Extract to read:
+--
That’s a 40 percent increase over what was previously thought to be the top end of the spectrum at one decade. The Study of Women’s Health Across the Nation (SWAN) published its findings in JAMA Internal Medicine in April 2015.

Now in its 22nd year, the study began in 1994, following 3,302 women in seven cities through their middle years with the goal of determining how midlife experiences affect health and quality of life during aging. “The SWAN Study is strong because women were asked about hot flashes at every visit over the time of the study,” says Cynthia Stuenkel, M.D. clinical professor of medicine, endocrinology, and metabolism at the University of California, San Diego, School of Medicine in La Jolla, California.

The study found that the earlier women began experiencing hot flashes, the longer they would continue to have them. Of the women who began hot flashes before menopause, 70 percent still experienced them 13 years later. Less than 20 percent of women who begin experiencing hot flashes after menopause continued to have them for that long.

“It seems kind of ironic that the women who start early would also go later,” Stuenkel said.

“If they’re bad, if they’re severe, that’s a long time,” sympathized Nanette Santoro, M.D., a member of the North American Menopause Society Board of Trustees and professor and E. Stewart Taylor Chair of Obstetrics/Gynecology at the University of Colorado School of Medicine in Aurora, Colorado.

Race can have a significant impact on the vasomotor symptoms a woman suffers, according to Stuenkel. Black women have the most vasomotor miseries and Asian women the fewest, Stuenkel said, with whites and Latinas falling in the middle.

Santoro says hot flashes tend to peak around the time of the last menstrual period but fall into two main patterns: Women who start getting hot flashes very early (sometimes, as stated above, even before menopause) may have a longer, more difficult menopause; and women who don’t get them until the end of the menopause transition which then tends to be shorter and easier.
+--
Prompt: From the article on hot flashes above, extract the passage from "That’s a 40" up to and including "La Jolla, California.", copying it word for word.

(Data entries)
+--
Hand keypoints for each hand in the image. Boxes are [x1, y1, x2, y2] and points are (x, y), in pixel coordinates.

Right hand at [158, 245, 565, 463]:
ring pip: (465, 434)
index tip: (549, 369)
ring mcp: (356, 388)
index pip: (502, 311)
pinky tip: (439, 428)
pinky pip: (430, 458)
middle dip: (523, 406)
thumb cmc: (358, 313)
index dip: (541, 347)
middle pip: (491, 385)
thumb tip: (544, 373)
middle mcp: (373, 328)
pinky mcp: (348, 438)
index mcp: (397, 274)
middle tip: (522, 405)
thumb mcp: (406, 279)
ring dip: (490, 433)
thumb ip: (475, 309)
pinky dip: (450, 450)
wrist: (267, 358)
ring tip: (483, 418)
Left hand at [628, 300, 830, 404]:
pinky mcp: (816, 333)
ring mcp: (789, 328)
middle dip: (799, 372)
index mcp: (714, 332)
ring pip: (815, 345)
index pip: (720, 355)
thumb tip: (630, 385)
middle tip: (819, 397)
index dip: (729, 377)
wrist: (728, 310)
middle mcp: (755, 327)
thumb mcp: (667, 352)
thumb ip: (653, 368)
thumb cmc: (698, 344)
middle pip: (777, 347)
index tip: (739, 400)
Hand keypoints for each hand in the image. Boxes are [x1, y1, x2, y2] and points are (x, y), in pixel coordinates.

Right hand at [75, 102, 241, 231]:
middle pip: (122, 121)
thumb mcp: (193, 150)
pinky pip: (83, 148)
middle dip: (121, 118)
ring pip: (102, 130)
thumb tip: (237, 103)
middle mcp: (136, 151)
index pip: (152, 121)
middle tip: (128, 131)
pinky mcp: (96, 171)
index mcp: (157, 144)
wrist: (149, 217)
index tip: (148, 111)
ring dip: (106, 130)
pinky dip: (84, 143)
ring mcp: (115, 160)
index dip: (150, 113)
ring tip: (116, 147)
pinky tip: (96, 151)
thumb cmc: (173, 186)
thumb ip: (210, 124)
+--
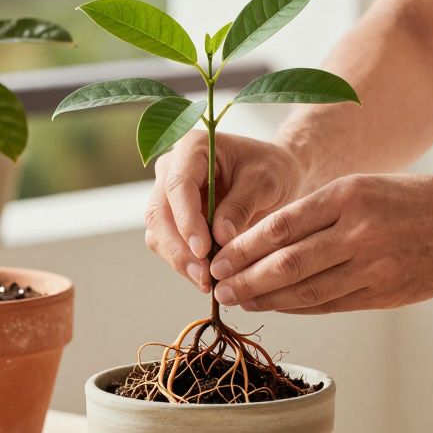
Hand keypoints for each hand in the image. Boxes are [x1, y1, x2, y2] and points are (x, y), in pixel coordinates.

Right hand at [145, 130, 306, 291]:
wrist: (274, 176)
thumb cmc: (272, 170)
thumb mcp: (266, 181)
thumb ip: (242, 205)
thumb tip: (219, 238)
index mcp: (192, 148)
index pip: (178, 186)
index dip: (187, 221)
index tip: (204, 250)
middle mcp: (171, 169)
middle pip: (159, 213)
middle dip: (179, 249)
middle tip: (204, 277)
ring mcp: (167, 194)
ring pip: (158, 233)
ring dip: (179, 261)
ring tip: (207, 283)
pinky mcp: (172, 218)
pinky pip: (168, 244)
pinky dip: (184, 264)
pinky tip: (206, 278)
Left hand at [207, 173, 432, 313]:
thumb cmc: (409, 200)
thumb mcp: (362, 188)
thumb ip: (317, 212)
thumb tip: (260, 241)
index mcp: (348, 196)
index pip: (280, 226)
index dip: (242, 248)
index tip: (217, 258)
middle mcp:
+--
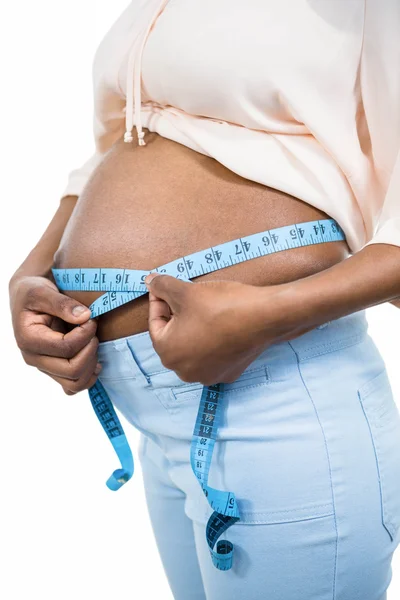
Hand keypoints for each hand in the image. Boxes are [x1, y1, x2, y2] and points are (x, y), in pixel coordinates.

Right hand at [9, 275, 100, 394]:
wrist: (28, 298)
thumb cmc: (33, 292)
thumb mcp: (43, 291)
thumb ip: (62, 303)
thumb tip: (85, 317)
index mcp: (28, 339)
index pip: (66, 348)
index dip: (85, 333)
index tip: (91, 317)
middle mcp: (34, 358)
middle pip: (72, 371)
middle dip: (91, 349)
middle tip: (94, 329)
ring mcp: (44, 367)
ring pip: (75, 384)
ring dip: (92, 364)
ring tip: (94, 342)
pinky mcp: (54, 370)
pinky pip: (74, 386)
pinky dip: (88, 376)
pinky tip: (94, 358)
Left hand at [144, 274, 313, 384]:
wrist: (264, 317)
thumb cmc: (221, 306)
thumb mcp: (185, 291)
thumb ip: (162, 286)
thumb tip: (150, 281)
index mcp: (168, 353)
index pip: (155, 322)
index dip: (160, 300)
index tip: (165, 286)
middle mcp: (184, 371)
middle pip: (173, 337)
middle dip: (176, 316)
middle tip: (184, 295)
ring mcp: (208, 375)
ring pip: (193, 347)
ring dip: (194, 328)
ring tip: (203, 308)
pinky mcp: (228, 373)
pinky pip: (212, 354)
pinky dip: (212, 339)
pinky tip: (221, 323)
+--
Written answer:
That’s a 40 percent increase over what was previously thought to be the top end of the spectrum at one decade. The Study of Women’s Health Across the Nation (SWAN) published its findings in JAMA Internal Medicine in April 2015.

Now in its 22nd year, the study began in 1994, following 3,302 women in seven cities through their middle years with the goal of determining how midlife experiences affect health and quality of life during aging. “The SWAN Study is strong because women were asked about hot flashes at every visit over the time of the study,” says Cynthia Stuenkel, M.D. clinical professor of medicine, endocrinology, and metabolism at the University of California, San Diego, School of Medicine in La Jolla, California.